A man of dubious character to be sure, as at 15 he was selling pornographic books and papers on the canal packet boats. He apparently disappeared from the area, returning years later he advertised he was ‘a great physician’, but he was really a man who sold potions from the back of a wagon. One of these, for pimples, was very effective and made him a fortune. A boastful flamboyant man, who held sumptuous dinner parties in his tastefully furnished apartment in Washington, intimate with many members of the Army and War Department, when they asked why there were no ladies present, he replied. “No, I don’t know any such cattle and if I did I would, as your friend rather give you a dose of poison than take you into such danger.”
He would later show the company anatomical specimens in a cupboard, including women’s wombs. He hated women because he had married young, to an older lady who was very flirty even on honeymoon. Some months later, on the rough side of town he saw his wife entering the house of a known brothel keeper with a man. The marriage ended in divorce! He was later arrested for poisoning someone with one of his potions, he was also a suspect in the murder of Abraham Lincoln. However, he always managed to stay one step ahead of the law running between America and Canada.
It is thought that he may have been the subject of a letter written by Inspector J G Littlechild, one of the investigating officers in the case of Jack the Ripper. He wrote to G Sims: “I never heard about a Dr D in connection with the murders but I did hear about a Dr T (sounds the same) an American Quack called Tumblety”.

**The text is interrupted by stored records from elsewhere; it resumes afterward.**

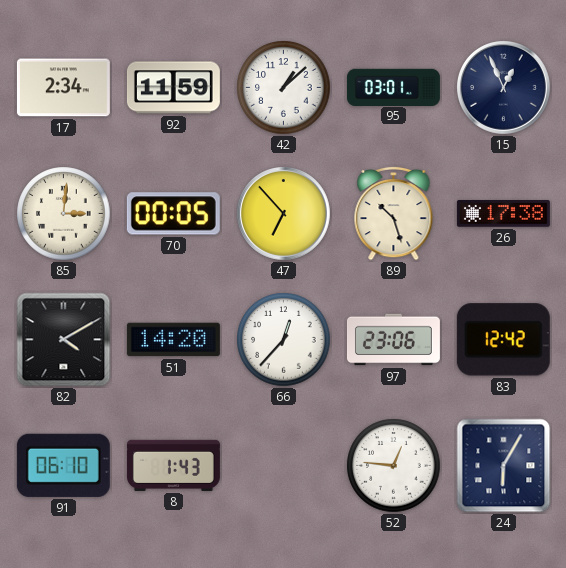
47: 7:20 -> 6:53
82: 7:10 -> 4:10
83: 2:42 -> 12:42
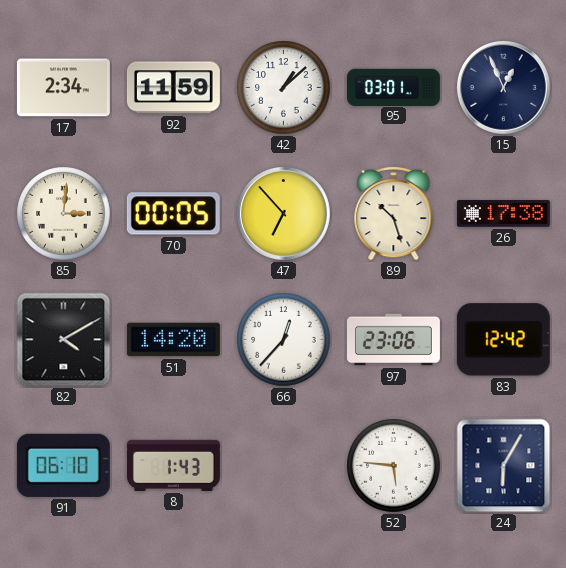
52: 12:46 -> 5:46
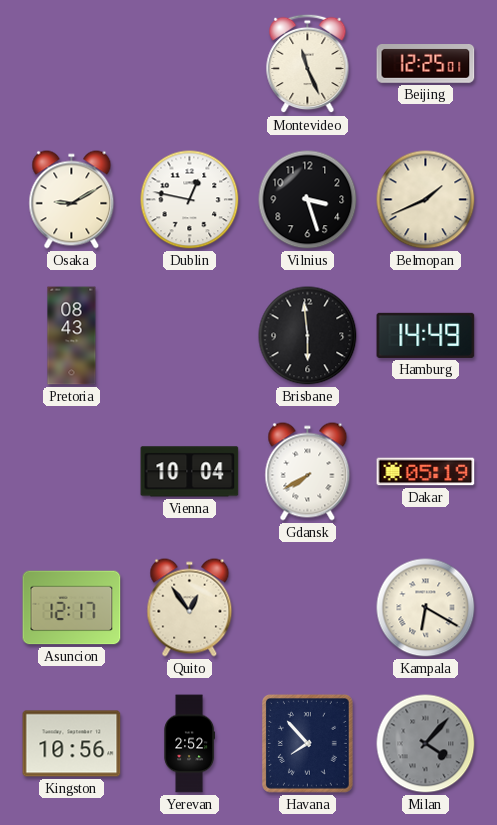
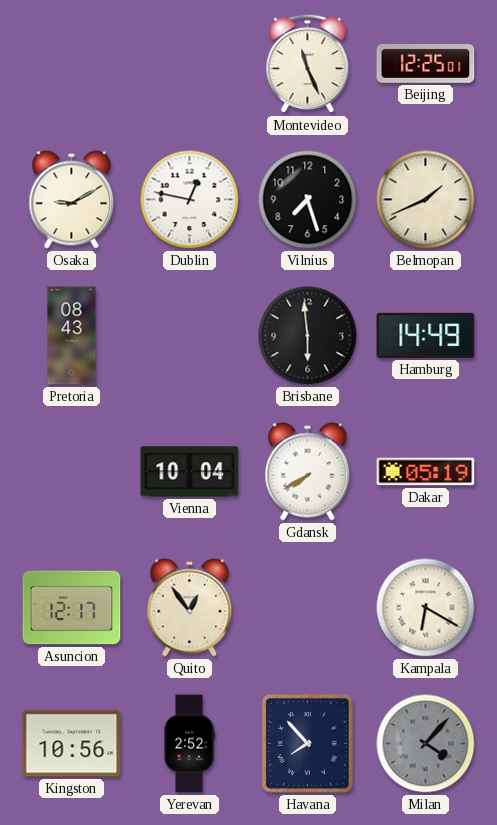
Vilnius: 3:27 -> 7:27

The letter, discovered by Stewart Evans prompted his book “Jack the Ripper, The First American Serial Killer.” Further investigation showed that Tumblety was here, and rumoured to be the ‘lodger’ living in Batty Street. The landlady noticed her tenant with a bloodstained shirt on the double event 30 September 1888.
He arrived in Liverpool in 1888 and then went to London. He was known to the police here as a Fenian sympathiser. There had been a bomb attack on Scotland Yard, and so they were looking for anyone connected. On 7 November 1888 he was arrested for gross indecency (found with a man in a public toilet) and he would have been bailed the same or the next day. Now he was known as a ‘psycopathia sexualis’, he was arrested again on 12 November in connection with the murder of Mary Kelly and bailed to appear on the sixteenth. Using the name of Frank Townsend, he fled to Boulogne and from there back to New York. He was important enough a suspect for the British police to send a posse of officers there. However, they denied that they were looking for him for the murder, and just said he had jumped bail.
An intriguing man to be sure, but not Jack the Ripper. The evidence was purely circumstantial; there was nothing concrete. At 6 foot tall, a flamboyant dresser with an American accent, I think he would have found it impossible to melt into the background in an area inhabited mainly by small (5ft 6ins average height) underfed Jews, Irish and English men!